Table 1 Performance indices and their calculations

Fig. 3

Occupancy prediction for the year 2012

Fig. 4

Occupancy prediction for the year 2013

Table 2 Predicted occupancy values for the year 2012

Table 3 Predicted occupancy values for the year 2013

The efficacy of the proposed ICA-ARIMA method was further investigated by calculating the forecasting prediction error using different cases of prediction steps varying from 3 to 48 months (4 years), and compared to the traditional ARIMA forecasting method that was applied on the original observed time series.

The two types of prediction error measurements (MAPE and RMSE) are presented in the following three Figures with respect to different prediction steps. It is clear that the proposed ICA-ARIMA method outperforms the ARIMA forecasting technique especially when the prediction step increases. Furthermore, it is clear that the proposed method’s performance does not depend on the size of the prediction step as in the case of the ARIMA. The proposed ICA-ARIMA technique shows a mean value of the MAPE prediction error \( 0.0713\pm 0.0077 \) while the ARIMA technique shows a mean error value \( 0.2335\pm 0.3679 \). For the ICA-ARIMA technique the mean RMSE prediction error was found \( 0.0203\pm 0.0021 \) while in the case of the ARIMA \( 0.0655\pm 0.1059 \).

In addition, the proposed method works better than the traditional ARIMA technique when used to estimate tourism demand on the high touristic season (June–September), where the mean prediction error (estimated by taking into account only these predicted months) is also invariable of the prediction step and smaller than the average error ARIMA technique presents as Fig. 5 shows (\( 0.0101\pm 0.0024 \) for the ARIMA-ICA method, compared to \( 0.0373\pm 0.0719 \) for the ARIMA model) (Figs. 6 and 7).

Fig. 5

The MAPE error for the ICA-ARIMA and the ARIMA forecast method

Fig. 6

The RMSE error for the ICA-ARIMA and the ARIMA forecast method

Fig. 7

The RMSE error for both prediction methods and the high tourist season (June–September)

4 Conclusion

In this paper we have proposed a new technique to forecast tourism demand from observed time series. The proposed technique projects the data into an orthogonal space using Independent Component Analysis (ICA) combined with Dynamical Embedding to transform the observed time series into a higher dimensional space, and performs forecasting in every Independent Component separately using the ARIMA prediction technique.
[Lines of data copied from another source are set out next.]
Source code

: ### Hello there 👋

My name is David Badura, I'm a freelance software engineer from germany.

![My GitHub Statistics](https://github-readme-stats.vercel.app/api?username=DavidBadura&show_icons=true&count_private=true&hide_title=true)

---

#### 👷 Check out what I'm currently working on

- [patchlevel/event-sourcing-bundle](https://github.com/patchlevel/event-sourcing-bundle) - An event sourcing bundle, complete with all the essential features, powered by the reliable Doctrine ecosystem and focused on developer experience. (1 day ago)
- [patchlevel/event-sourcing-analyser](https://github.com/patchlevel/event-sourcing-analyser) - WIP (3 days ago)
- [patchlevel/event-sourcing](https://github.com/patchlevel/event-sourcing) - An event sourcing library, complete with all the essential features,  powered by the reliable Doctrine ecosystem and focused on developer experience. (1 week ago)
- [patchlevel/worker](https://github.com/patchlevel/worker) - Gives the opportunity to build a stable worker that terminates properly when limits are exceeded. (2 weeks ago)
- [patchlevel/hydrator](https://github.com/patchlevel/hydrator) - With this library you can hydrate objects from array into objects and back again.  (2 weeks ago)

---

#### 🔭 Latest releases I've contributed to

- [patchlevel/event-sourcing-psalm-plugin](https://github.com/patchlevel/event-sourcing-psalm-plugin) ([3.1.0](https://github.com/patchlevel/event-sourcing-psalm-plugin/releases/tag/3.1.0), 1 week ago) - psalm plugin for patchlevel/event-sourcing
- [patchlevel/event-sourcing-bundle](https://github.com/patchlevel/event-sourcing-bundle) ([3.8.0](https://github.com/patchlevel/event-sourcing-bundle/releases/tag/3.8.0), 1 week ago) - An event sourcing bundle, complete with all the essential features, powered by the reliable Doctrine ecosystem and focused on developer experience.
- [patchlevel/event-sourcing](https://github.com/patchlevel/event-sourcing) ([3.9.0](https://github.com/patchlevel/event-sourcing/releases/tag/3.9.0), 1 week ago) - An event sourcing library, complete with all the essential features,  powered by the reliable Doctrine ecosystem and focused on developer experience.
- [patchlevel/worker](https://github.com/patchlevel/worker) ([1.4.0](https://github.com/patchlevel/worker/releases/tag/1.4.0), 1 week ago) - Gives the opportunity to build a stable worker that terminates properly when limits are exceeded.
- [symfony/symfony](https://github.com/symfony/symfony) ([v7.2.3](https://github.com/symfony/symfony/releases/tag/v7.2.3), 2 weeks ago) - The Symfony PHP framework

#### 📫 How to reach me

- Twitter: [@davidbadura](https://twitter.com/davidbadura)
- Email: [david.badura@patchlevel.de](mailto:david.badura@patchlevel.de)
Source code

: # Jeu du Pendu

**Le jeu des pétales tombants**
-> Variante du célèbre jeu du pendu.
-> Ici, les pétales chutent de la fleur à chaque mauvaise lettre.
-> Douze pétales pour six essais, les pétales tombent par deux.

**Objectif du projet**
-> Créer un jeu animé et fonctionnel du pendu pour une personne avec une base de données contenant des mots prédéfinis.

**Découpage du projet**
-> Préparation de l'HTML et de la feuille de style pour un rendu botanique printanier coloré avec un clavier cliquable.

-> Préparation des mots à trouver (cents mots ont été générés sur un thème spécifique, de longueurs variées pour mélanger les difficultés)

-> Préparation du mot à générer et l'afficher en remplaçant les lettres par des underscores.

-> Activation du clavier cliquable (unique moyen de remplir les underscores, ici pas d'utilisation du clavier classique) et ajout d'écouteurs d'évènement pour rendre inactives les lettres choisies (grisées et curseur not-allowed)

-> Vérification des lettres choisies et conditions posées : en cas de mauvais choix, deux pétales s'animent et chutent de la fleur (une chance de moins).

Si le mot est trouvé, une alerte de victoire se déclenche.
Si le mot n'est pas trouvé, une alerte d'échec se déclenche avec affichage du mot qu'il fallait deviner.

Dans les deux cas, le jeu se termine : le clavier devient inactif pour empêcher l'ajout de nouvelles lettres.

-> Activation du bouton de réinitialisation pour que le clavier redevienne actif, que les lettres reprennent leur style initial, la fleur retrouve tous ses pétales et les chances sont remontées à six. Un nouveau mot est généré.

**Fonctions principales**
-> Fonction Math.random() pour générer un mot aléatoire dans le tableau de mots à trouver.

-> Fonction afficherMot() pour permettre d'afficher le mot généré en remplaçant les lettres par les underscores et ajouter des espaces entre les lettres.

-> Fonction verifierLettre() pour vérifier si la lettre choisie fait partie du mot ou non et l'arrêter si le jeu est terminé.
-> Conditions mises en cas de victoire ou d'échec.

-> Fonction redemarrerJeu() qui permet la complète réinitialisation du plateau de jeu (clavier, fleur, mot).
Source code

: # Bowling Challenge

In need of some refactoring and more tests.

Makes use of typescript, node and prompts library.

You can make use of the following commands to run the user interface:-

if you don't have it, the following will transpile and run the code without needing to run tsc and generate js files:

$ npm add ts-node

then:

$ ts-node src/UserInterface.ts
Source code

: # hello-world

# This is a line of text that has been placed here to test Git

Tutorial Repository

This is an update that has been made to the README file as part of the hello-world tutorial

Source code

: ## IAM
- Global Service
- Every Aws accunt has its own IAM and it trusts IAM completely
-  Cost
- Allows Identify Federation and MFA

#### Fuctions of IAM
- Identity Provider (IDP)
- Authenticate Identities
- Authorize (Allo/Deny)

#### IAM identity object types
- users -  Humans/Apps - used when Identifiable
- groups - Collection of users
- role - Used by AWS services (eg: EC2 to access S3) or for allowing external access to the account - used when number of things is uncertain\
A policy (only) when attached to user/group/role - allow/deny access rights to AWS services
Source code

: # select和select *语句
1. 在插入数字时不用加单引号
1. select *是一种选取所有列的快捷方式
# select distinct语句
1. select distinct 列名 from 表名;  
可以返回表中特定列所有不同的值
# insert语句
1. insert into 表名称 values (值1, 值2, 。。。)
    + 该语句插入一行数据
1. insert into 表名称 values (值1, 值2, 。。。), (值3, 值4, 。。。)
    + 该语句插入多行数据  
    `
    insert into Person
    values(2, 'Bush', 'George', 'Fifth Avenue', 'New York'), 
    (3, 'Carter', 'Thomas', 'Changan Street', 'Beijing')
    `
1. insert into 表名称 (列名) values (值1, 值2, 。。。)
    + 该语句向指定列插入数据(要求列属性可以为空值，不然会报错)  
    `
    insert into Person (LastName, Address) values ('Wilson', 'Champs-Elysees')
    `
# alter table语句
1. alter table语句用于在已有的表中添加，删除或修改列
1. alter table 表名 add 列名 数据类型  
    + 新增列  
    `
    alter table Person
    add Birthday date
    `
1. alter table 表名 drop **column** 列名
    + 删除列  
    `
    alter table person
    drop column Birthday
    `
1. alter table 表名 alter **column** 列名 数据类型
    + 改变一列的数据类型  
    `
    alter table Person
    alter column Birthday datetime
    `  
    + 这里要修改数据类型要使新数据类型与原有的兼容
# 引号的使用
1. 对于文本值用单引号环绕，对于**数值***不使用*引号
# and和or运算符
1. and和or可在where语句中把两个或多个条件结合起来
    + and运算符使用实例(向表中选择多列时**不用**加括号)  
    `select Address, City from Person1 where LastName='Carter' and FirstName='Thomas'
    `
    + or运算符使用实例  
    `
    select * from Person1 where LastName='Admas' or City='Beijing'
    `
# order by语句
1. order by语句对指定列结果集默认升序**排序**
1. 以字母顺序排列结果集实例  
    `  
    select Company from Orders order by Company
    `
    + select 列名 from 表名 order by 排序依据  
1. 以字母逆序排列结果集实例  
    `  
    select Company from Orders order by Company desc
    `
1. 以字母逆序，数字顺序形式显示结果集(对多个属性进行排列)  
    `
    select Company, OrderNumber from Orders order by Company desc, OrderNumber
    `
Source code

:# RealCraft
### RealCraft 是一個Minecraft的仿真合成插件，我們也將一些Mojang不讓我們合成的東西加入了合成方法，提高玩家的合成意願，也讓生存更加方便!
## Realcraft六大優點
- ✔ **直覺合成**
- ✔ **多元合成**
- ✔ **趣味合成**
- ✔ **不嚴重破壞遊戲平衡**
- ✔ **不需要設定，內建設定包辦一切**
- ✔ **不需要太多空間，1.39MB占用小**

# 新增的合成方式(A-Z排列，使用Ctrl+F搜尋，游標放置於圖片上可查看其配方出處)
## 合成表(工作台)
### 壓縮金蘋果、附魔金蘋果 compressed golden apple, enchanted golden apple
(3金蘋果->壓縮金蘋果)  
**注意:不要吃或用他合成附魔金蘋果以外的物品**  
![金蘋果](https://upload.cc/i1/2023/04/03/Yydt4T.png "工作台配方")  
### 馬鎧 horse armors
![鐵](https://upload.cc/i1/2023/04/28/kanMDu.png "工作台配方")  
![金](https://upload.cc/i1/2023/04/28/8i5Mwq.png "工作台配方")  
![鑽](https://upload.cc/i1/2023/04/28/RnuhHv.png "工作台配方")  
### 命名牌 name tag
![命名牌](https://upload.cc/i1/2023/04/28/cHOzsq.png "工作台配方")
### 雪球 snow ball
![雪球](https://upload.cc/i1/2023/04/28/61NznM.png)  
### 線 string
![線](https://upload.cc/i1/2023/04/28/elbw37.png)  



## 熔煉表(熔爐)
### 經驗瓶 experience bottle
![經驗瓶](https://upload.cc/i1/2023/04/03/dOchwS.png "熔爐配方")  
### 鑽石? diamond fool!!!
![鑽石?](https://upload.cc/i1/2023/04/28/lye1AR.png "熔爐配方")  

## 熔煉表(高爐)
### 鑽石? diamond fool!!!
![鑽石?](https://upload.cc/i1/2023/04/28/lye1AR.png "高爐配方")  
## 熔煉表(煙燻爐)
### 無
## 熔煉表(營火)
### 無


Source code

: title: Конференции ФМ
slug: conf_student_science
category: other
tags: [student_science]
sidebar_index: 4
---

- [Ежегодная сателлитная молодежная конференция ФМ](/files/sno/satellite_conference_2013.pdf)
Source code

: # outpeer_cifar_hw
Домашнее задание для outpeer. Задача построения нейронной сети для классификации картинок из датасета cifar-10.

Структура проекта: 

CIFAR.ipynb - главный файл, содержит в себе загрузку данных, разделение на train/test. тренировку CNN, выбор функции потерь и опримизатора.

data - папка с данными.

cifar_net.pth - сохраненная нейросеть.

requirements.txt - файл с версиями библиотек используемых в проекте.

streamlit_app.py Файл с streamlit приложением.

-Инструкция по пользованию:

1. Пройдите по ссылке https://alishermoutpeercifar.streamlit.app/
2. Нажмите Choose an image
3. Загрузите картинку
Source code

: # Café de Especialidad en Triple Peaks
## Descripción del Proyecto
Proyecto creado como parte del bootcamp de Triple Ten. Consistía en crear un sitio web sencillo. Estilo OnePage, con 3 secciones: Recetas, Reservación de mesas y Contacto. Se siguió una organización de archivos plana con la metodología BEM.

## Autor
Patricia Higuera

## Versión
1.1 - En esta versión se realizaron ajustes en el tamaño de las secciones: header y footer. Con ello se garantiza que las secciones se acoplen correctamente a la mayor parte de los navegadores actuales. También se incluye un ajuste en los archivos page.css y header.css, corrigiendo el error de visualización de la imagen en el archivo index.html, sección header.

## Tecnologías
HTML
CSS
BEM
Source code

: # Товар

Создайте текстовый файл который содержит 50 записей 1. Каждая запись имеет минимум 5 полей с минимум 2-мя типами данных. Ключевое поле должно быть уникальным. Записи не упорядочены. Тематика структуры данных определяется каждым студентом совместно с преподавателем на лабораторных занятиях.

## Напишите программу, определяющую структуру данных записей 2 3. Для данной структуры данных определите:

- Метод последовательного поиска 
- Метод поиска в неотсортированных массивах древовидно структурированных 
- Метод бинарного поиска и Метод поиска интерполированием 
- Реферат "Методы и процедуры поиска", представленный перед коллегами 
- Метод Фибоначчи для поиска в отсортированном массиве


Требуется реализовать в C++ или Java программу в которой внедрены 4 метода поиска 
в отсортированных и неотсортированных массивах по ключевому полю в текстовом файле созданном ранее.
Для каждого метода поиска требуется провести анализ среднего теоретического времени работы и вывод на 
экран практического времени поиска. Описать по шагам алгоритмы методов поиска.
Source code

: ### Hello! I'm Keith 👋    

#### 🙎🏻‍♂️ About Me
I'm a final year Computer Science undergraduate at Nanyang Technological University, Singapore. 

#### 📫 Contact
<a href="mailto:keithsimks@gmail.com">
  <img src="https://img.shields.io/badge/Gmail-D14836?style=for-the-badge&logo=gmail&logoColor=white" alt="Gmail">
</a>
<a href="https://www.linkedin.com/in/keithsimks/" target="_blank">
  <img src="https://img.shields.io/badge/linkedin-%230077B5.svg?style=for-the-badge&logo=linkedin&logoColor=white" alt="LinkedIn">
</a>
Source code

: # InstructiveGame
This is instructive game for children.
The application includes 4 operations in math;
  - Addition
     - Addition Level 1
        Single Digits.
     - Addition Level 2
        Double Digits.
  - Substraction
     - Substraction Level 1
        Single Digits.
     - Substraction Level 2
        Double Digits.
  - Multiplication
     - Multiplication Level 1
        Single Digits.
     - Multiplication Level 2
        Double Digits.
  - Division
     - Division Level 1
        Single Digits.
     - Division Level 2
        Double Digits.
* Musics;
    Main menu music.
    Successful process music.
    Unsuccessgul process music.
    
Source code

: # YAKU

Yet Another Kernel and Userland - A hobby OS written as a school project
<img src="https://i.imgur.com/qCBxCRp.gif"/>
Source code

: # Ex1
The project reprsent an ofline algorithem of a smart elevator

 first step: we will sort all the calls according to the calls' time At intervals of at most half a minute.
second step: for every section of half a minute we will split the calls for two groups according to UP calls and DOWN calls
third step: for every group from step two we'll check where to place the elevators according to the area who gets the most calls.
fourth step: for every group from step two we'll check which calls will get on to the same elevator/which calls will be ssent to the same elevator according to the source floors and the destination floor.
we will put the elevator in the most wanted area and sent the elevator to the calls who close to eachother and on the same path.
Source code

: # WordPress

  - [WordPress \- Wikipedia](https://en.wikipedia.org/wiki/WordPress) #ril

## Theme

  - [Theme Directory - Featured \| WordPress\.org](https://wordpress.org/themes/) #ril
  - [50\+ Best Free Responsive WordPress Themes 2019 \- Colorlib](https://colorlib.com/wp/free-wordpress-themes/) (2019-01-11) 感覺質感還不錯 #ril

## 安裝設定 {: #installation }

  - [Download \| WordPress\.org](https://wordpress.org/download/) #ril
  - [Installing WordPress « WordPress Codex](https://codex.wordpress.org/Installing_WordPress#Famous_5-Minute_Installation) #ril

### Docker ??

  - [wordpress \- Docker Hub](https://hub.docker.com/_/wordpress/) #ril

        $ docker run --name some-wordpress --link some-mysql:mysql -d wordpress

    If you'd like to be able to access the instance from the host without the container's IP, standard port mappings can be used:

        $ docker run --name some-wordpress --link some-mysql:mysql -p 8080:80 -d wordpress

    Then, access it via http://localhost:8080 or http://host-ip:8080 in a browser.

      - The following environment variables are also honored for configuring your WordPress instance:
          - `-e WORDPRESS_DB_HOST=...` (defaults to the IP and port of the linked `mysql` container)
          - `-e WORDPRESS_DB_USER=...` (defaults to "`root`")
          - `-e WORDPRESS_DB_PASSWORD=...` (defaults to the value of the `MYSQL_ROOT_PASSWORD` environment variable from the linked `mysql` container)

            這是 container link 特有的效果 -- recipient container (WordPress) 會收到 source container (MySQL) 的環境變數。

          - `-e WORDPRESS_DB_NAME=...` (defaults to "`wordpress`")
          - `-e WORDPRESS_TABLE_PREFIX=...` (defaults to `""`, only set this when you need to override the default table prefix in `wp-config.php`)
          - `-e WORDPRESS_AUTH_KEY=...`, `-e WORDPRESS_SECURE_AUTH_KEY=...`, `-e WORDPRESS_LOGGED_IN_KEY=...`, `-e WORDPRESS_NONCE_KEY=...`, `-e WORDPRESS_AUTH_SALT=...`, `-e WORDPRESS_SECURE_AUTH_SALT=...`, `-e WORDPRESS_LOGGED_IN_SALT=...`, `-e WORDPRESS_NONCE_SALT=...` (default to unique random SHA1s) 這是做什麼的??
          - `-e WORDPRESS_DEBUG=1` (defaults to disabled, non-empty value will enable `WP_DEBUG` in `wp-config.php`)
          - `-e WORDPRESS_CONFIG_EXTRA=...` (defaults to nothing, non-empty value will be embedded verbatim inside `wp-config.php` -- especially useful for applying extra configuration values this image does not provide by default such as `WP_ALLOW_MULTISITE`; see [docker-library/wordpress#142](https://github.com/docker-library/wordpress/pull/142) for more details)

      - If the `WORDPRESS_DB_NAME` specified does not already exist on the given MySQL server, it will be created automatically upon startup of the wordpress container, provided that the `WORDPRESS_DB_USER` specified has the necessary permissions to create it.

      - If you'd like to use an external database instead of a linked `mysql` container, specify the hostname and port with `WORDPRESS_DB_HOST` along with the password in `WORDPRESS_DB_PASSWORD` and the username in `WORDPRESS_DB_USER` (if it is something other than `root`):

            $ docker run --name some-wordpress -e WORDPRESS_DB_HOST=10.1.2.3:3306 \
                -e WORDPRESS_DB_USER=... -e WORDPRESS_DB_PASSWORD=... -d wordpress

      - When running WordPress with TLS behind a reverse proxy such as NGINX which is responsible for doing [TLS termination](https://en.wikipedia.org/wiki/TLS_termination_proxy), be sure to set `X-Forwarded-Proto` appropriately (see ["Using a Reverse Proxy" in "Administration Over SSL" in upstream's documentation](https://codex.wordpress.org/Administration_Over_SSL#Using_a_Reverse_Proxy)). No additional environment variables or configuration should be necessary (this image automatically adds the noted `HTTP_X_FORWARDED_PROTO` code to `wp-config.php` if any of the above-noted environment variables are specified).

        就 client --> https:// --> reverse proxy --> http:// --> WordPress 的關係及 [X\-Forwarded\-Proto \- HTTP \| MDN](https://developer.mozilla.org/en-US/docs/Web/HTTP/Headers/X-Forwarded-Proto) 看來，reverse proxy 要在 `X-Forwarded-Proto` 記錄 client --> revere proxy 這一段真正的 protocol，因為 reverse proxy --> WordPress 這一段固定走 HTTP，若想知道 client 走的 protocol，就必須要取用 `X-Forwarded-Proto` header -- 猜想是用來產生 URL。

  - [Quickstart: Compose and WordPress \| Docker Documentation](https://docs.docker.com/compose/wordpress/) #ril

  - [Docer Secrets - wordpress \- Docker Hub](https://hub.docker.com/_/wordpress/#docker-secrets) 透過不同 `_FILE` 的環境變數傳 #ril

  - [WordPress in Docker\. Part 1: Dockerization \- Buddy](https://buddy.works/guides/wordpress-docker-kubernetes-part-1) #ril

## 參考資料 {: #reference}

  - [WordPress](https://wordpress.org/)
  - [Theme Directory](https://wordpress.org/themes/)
The forecasted components are then combined in order to move back into the time series space and finally estimate the forecasted time series. Experiments on measures of the occupancy of all tourist accommodation (except from camping sites) in the Region of Western Greece from January of 2005 till December 2012, have proved the efficacy of the proposed method, tested using a wide range of prediction steps compared to the classic ARIMA forecasting method. The prediction error was found to be significantly smaller and almost invariant for a wide range of prediction steps. Furthermore, the proposed method performs well when used to forecast tourist accommodation in high tourism seasons (June–September).